On Thu, 29 Jun, at 08:49:13PM, Josef Bacik wrote:
> 
> It may be worth to try with schedbench and trace it to see how this turns out in
> practice, as that's the workload that generated all this discussion before.  I
> imagine generally speaking this works out properly.  The small regression I
> reported before was at low RPS, so we wouldn't be waking up as many tasks as
> often, so we would be returning 0 from wake_wide() and we'd get screwed.  This
> is where I think possibly dropping the slave < factor part of the test would
> address that, but I'd have to trace it to say for sure.  Thanks,

Just 2 weeks ago I was poking at wake_wide() because it's impacting
hackbench times now we're better at balancing on fork() (see commit
6b94780e45c1 ("sched/core: Use load_avg for selecting idlest group")).

What's happening is that occasionally the hackbench times will be
pretty large because the hackbench tasks are being pulled back and
forth across NUMA domains due to the wake_wide() logic.

Reproducing this issue does require a NUMA box with more CPUs than
hackbench tasks. I was using an 80-cpu 2 NUMA node box with 1
hackbench group (20 readers, 20 writers).

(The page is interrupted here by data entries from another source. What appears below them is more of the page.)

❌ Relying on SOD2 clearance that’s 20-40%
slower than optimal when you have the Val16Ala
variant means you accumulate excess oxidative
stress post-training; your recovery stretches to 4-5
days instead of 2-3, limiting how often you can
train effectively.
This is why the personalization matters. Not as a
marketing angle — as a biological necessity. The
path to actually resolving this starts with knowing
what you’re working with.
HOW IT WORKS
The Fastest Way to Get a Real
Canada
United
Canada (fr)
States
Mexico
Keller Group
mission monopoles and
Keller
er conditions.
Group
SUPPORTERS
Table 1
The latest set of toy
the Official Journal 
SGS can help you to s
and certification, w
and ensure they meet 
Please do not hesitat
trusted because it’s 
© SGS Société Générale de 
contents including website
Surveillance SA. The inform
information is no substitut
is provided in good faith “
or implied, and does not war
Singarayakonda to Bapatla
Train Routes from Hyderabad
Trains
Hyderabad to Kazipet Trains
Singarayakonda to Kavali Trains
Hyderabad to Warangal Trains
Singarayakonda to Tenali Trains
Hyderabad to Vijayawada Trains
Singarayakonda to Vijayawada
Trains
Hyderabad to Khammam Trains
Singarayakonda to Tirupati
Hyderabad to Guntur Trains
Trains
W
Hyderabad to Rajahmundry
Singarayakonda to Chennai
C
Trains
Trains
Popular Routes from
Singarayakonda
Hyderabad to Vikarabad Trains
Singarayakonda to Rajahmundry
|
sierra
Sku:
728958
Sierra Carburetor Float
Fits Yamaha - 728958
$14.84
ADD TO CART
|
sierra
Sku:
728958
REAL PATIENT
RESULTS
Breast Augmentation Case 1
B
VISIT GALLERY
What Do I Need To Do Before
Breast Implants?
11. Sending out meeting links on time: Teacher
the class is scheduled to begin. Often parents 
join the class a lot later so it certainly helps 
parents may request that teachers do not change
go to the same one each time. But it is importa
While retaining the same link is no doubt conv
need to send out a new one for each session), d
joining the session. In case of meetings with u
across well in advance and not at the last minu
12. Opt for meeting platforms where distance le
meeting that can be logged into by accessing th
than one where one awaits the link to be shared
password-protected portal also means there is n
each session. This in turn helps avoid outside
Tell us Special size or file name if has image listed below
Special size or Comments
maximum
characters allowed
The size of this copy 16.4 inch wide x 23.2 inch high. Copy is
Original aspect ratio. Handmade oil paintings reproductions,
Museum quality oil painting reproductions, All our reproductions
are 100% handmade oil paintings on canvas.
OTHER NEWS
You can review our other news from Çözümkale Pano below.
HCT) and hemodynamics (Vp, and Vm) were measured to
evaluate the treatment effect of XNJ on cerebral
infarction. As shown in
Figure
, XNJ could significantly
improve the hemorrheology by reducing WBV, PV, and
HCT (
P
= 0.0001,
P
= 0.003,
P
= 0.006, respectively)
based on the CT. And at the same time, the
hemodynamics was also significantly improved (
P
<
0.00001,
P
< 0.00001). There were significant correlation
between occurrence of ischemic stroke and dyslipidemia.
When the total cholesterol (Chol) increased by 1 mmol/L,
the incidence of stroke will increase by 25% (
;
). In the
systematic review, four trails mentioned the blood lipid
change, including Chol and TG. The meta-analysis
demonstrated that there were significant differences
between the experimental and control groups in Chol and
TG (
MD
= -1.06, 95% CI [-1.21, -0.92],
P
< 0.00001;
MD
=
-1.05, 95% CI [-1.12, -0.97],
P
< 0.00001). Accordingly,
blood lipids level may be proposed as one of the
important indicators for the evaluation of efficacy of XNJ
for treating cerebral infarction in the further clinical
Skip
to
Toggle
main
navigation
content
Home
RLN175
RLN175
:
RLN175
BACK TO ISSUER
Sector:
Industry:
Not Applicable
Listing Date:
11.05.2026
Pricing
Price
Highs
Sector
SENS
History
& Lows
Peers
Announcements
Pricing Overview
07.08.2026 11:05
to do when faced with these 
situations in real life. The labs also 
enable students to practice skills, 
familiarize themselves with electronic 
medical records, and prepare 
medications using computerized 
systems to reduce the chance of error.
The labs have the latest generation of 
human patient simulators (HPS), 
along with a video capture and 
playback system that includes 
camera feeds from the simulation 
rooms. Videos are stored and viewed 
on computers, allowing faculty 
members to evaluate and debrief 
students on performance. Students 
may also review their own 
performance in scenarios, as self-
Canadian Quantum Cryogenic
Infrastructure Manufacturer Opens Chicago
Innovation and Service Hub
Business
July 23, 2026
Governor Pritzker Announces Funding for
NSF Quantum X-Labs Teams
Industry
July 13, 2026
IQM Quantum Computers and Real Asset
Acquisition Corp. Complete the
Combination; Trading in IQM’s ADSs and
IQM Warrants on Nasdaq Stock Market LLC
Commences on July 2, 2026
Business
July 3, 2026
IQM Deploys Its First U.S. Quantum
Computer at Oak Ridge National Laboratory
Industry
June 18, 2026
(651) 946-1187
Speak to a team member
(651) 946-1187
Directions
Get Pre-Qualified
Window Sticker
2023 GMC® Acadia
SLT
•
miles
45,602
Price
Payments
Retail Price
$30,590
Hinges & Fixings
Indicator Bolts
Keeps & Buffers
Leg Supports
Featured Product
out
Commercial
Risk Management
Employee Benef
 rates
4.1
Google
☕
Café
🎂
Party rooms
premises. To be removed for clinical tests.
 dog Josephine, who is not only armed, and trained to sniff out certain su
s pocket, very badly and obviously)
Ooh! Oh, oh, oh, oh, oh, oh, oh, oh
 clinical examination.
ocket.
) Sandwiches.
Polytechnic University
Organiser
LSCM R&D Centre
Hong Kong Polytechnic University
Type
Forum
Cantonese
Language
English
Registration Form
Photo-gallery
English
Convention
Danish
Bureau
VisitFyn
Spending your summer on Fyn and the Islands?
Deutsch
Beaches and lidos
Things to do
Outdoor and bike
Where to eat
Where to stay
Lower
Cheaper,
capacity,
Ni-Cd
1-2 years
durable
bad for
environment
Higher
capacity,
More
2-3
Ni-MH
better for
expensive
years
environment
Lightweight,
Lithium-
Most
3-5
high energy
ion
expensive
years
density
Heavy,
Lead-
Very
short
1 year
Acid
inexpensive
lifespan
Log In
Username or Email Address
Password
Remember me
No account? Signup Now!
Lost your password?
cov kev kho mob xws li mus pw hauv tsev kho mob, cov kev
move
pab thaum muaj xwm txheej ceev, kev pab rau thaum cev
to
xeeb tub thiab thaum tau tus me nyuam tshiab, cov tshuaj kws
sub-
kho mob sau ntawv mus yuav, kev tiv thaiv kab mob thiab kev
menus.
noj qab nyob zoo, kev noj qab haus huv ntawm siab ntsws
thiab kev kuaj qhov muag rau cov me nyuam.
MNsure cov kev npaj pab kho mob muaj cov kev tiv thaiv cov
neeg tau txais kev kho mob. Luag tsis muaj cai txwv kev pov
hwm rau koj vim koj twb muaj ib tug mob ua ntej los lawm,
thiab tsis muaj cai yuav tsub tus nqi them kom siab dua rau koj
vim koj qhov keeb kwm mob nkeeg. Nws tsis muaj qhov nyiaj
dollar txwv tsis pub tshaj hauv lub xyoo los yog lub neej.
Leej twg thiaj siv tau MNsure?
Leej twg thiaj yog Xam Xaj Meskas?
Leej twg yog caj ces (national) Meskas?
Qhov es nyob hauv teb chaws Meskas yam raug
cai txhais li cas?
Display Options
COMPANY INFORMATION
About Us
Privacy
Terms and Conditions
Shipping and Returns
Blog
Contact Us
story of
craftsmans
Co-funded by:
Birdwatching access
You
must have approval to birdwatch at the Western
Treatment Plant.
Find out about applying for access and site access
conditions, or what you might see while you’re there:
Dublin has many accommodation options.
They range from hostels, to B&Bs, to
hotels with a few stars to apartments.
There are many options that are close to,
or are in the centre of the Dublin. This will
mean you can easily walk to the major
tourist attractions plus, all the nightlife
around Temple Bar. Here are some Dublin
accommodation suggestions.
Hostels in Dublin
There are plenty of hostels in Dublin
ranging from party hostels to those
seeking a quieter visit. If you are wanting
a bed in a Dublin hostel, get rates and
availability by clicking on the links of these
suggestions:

I did the following very quick hack,

diff --git a/kernel/sched/fair.c b/kernel/sched/fair.c
index a1f5efa51dc7..c1bc1b0434bd 100644
--- a/kernel/sched/fair.c
+++ b/kernel/sched/fair.c
@@ -5055,7 +5055,7 @@ static int wake_wide(struct task_struct *p)

        if (master < slave)
                swap(master, slave);
-       if (slave < factor || master < slave * factor)
+       if (master < slave * factor)
                return 0;
        return 1;
 }

Which produces the following results for the 1 group (40 tasks) on one
of SUSE's enterprise kernels:

hackbench-process-pipes
                            4.4.71                4.4.71
                          patched+patched+-wake-wide-fix
Min      1        0.7000 (  0.00%)      0.8480 (-21.14%)
Amean    1        1.0343 (  0.00%)      0.9073 ( 12.28%)
Stddev   1        0.2373 (  0.00%)      0.0447 ( 81.15%)
CoeffVar 1       22.9447 (  0.00%)      4.9300 ( 78.51%)
Max      1        1.2270 (  0.00%)      0.9560 ( 22.09%)

You'll see that the minimum value is worse with my change, but the
maximum is much better.

So the current wake_wide() code does help sometimes, but it also hurts
sometimes too.

I'm happy to gather performance data for any code suggestions.